§ Texte étudié

################

François-Xavier Chapelle

Visions Croisées entre Gilles Alberici et Cécile Thébault

Private Equity MAGAZINE: Comment vous êtes-vous rencontrés?
G. A.: Je cherchais des investisseurs et j’ai rencontré Sofimac dans le cadre d’une action de communication sur les projets dans la région Centre.
C. T.: La personnalité de Gilles, son expérience de management d’équipes et son expertise dans le développement de médicaments nous ont conquis.
Private Equity MAGAZINE: Quelle a été la clé de la réussite d’OPi, selon vous?
G. A.: Le modèle mixte de développement, où le cash-flow dégagé par les produits sur le marché permettait de financer la recherche et développement. Au début, mon réseau et mon savoir-faire ont permis de gagner du temps, mais je pouvais aussi compter sur une équipe de management internationale avec un schéma d’organisation simple, qui nous a permis d’aller vite et droit.
C. T.: Gilles avait dès le départ une vision très précise de ce qu’il voulait faire, et ne stratégie très affirmée pour y arriver. Le développement s’est fait à marche forcée, en très peu d’années. Et son expérience internationale avec Imtix a compté pour monter «step by step» un réseau de distribution en Europe puis au-delà.

Private Equity MAGAZINE: Comment avez-vous pris la décision de mettre OPi en vente?
G. A.: Nous avions envisagé l’introduction en Bourse, mais l’aventure avait déjà duré sept ans et nous repartions alors pour plusieurs années, ce qui m’était difficile pour des raisons familiales.
C. T.: Le développement en Europe et, surtout, aux États-Unis demandait des moyens supplémentaires. Nous avons effectivement pensé à l’IPO en 2006, mais il nous aurait fallu lever 20 à 50 millions d’euros et les marchés étaient alors fermés.

################

§ Lignes de données
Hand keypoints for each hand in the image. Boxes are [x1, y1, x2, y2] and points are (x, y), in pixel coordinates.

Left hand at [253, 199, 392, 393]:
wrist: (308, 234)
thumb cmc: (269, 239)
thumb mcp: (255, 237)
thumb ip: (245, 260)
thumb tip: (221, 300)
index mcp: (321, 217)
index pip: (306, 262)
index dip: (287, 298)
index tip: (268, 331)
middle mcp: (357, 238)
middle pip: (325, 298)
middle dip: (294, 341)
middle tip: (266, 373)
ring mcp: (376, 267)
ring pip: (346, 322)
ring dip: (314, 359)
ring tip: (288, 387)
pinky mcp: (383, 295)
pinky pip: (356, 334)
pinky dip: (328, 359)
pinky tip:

################

§ Consigne
Résumez l'entretien entre Gilles Alberici et Cécile Thébault en trois phrases.

§ Réponse attendue
Gilles Alberici a rencontré Sofimac alors qu'il cherchait des investisseurs, et Cécile Thébault rapporte que sa personnalité, son expérience de management d'équipes et son expertise dans le développement de médicaments ont emporté l'adhésion. La réussite d'OPi tient, selon eux, à un modèle mixte où le cash-flow des produits sur le marché finançait la recherche et développement, à une équipe de management internationale à l'organisation simple et à une vision très précise de Gilles Alberici. Une introduction en Bourse a été envisagée en 2006, mais il aurait fallu lever 20 à 50 millions d'euros alors que les marchés étaient fermés, et après sept ans d'aventure Gilles Alberici ne pouvait guère repartir pour plusieurs années pour des raisons familiales.